### Görev 1
CHP'yi eleştiren metinde "Bunlara kalsa" diye başlayan cümlede sayılan dört eylemi listele.
### Görev 2
CHP'yi eleştiren metnin "Zillet ittifakı işte" sözlerinden "söz konusu değildir." sözlerine kadar olan bölümünü, "Allah" yerine "Tanrı" koyarak değiştir ve yeniden yaz.
### Görev 3
CHP'yi eleştiren metni bittiği yerden devam ettir.

### Kaynak Metin
------------------------------
Dolduruşa gelip ona buna fazla güvenme, sonra dost bildiklerin postunu doldurur.

Şeytanla aşık oynayanların sonu hüsrandır.

Kılıçdaroğlu’nun malum ziyareti nefretle hazırlanmış, Türkiye husumetiyle yazılmış talimat listelerini almak maksadıyla planlanmış ve uygulamaya geçirilmiştir.

Zehirden nasıl şifa olmazsa, zillette de vefa olmaz, Türkiye’ye bir fayda beklenmez.

Sayın Kılıçdaroğlu, açma kapıyı el ucuyla, açarlar kapını el gücüyle, yel gücüyle, fitne gücüyle.

CHP Genel Başkanı’nın ABD’ye yüz sürmesi, el açması, aman dilenmesi tek kelimeyle acizliktir, yetersizliktir, milletine sırt dönmektir.

Teslim olmuş başa devlet konmaz, konsa bile çok durmaz, duramaz.

'MEĞER İBB GERÇEKTEN ÇOK ÇALIŞIYORMUŞ'

Kılıçdaroğlu barışma ve helalleşme hikayesini anlatadursun, İstanbul Büyükşehir Belediyesi’ne ait bir cenaze nakil aracında yüklü miktarda uyuşturucu yakalanmıştır.

Meğer İstanbul Belediyesi gerçekten de çok çalışıyormuş!

Bunlara kalsa, kaçakçılık meşru, hırsızlık olağan, yağma sıradan, ihanet de demokratik bir haktır.

Zillet ittifakı işte budur. CHP’nin gerçek yüzü suçtur, kirdir, çamurdur, kokuşmuştur.

İnanıyoruz ki, Allah bilir kulunu, ona göre verir çulunu.

Zilletin çulu Türkiye’nin başına geçirilmek istenen deli gömleğidir.

Ülkemizin Parlamenter Sisteme geri dönmesi söz konusu değildir.
------------------------------
### Sağlanan Malzeme
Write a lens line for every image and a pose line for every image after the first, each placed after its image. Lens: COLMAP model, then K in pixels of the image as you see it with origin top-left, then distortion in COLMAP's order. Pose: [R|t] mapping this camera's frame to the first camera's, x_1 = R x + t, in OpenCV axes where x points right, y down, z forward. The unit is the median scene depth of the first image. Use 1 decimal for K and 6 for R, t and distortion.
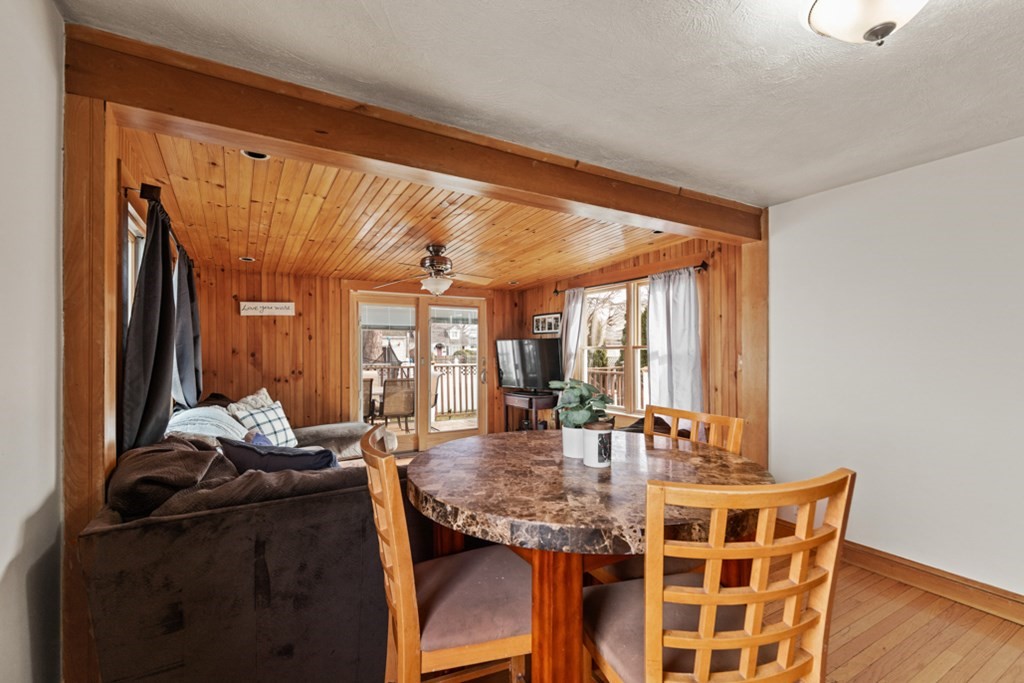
------------------------------
### Yanıt 1
Kaçakçılık, hırsızlık, yağma, ihanet

### Yanıt 2
Zillet ittifakı işte budur. CHP’nin gerçek yüzü suçtur, kirdir, çamurdur, kokuşmuştur.

İnanıyoruz ki, Tanrı bilir kulunu, ona göre verir çulunu.

Zilletin çulu Türkiye’nin başına geçirilmek istenen deli gömleğidir.

Ülkemizin Parlamenter Sisteme geri dönmesi söz konusu değildir.

### Yanıt 3
Henüz Cumhurbaşkanı adayını bulamamış, bulmak için de okyanus ötesinde gezip tozmayı iş edinmiş sömürülmüş bir zihniyete Türkiye teslim edilir mi? Milli gelecek emanetlerine bırakılır mı?

Cumhurbaşkanlığı Hükümet Sistemi Türk ve Türkiye yüzyılının stratejik gücü, yönetim güvenliğidir.

Cumhur İttifakı zalime aman vermeyen, teröriste fırsat tanımayan, Türk düşmanlarına göz açtırmayan, egemenlik haklarımızı, hükümranlık yetkilerimizi, milli çıkarlarımızı kürenin her köşesinde serdengeçti bir yürekle savunan muktedir ve muhteşem bir millet iradesidir.

Bu bıçkın irade kilitleri açacak, perdeleri aralayacak, ufku aydınlatacak, sis bulutlarını dağıtacak, 2023 ve takip eden yıllarda küresel güç Türkiye’yi inşa ederek zalime Yavuz, mazluma Yunus, mağduriyetin kuyusunda kalmış biçarelere Yusuf olacaktır.

Ağaç gider çalı kalır, çalı gider çakıl kalır, yiğit gider namı kalır, Türk nereye giderse şanı kalır, saygıyla ve şerefle anılır. (HABER MERKEZİ)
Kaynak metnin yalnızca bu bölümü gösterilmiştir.